Foto: Istimews |
Dutaislam.or.id - Selasa malam di Hotel Sultan, Jakarta, lain dari biasanya. Sungguh istimewa. Malam pada awal November 2007 itu, hampir sebulan setelah Idul Fitri, Pengurus Besar Nahdlatul Ulama berkumpul untuk bersilaturahmi, untuk bermaaf-maafan. Semua orang bersukacita.
Tapi ada yang lebih istimewa. Di depan para kiai dan pengurus organisasi Islam terbesar di Nusantara ini, juga kader-kader nahdliyin di kabinet dan gedung parlemen, Abdurrahman Wahid dan Ahmad Hasyim Muzadi berbalas lelucon. Gus Dur, sapaan bagi Abdurrahman, memimpin NU dari 1984 hingga 1998, sebelum digantikan oleh Kiai Hasyim.
Gus Dur mendapat giliran pertama naik podium. Presiden ke-4 RI, yang memang punya segudang cerita lucu, itu langsung melempar lelucon. Sebelum datang ke Hotel Sultan, Gus Dur bercerita, dia sempat bertemu dengan Soetardjo Soerjogoeritno, sesepuh PDI Perjuangan. Kepada Soetardjo, dia mengatakan akan datang ke acara halalbihalal NU di Hotel Sultan.
“Dia terheran-heran. ‘Lo, NU kok di hotel,’” Gus Dur mengutip komentar Mbah Tardjo, tokoh senior Partai Banteng itu biasa disapa. Kontan para kiai dan kader nahdliyin terbahak. Setelah tawa hadirin mereda, dia kembali melanjutkan cerita. Kali ini dia mengaku mengutip cerita dari Hasyim Muzadi.

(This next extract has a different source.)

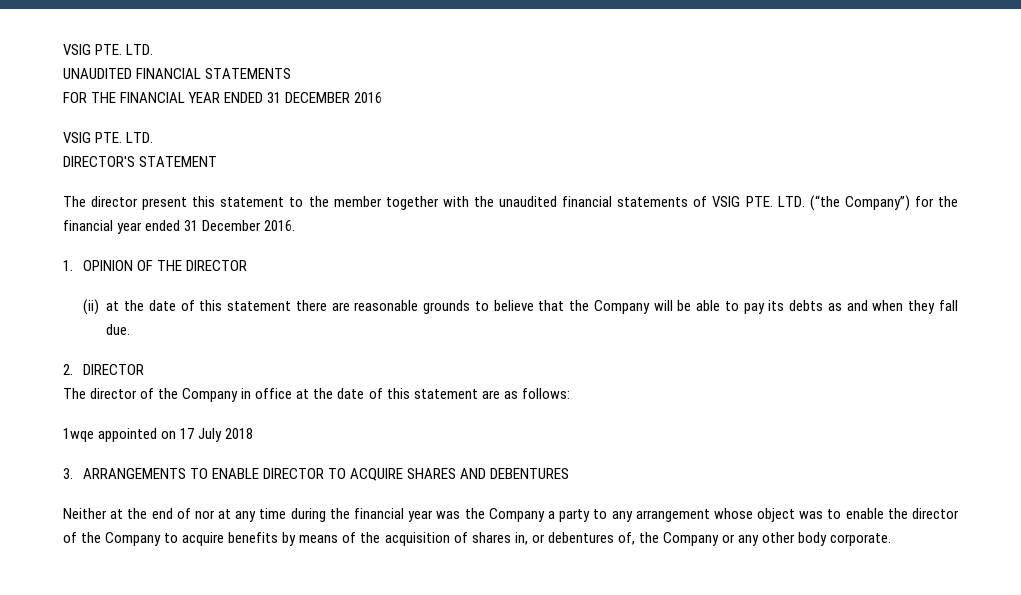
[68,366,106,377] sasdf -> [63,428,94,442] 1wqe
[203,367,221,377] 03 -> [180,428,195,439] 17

Suatu hari, Gus Dur berkisah, Kiai Hasyim menerima seorang warga di dekat pesantrennya. Orang itu mengaku bingung dengan perbedaan rakaat dalam salat tarawih dan witir di sejumlah masjid. “Kata Kiai Hasyim, yang 23 rakaat boleh, yang 11 rakaat juga boleh. Yang tidak salat tarawih juga boleh,” Gus Dur mengutip Kiai Hasyim. Hadirin kembali tergelak.
Gus Dur itu tidak pernah menyerah. Dia tidak pernah mengeluh terhadap apa pun.”
Kiai Hasyim, yang mendapat giliran bicara berikutnya, segera menanggapi dagelan Gus Dur. “Cerita Gus Dur itu masih kurang. Ada lagi yang berdebat tentang puasa 29 hari atau 30 hari. Saya jawab keduanya boleh. Yang jadi masalah itu kalau geger-gegeran mengenai 29 atau 30 hari tapi dia sendiri nggak puasa,” kata Kiai Hasyim. Pada malam itu, hubungan yang pernah beku seolah-olah telah mencair. Segala silang selisih antara Kiai Hasyim dan Gus Dur seperti tak pernah ada.
Dulu mereka memang berkawan. Ketika Gus Dur duduk di pucuk pimpinan NU, Kiai Hasyim merupakan Ketua Pengurus Wilayah NU Jawa Timur, basis utama nahdliyin. Pada 1997 hingga pertengahan 1998, kala NU digoyang “Operasi Naga Hijau”, Gus Dur dan Kiai Hasyim satu suara. Dua kantong massa NU, Situbondo di Jawa Timur dan Tasikmalaya di Jawa Barat, digoyang kerusuhan.
Beberapa bulan kemudian, giliran Banyuwangi di ujung tenggara Jawa Timur membara gara-gara isu dukun santet. Ratusan orang yang dituduh dukun santet mati dibunuh orang-orang tak dikenal. Masalahnya, tak sedikit guru ngaji NU yang terserempet tudingan menjadi dukun santet ikut dibunuh orang-orang tak dikenal itu. Dari Banyuwangi, isu dukun santet ini merembet sampai ke Jember, Situbondo, Pasuruan, bahkan menyeberang ke Pulau Madura. Semua daerah itu adalah kantong warga nahdliyin.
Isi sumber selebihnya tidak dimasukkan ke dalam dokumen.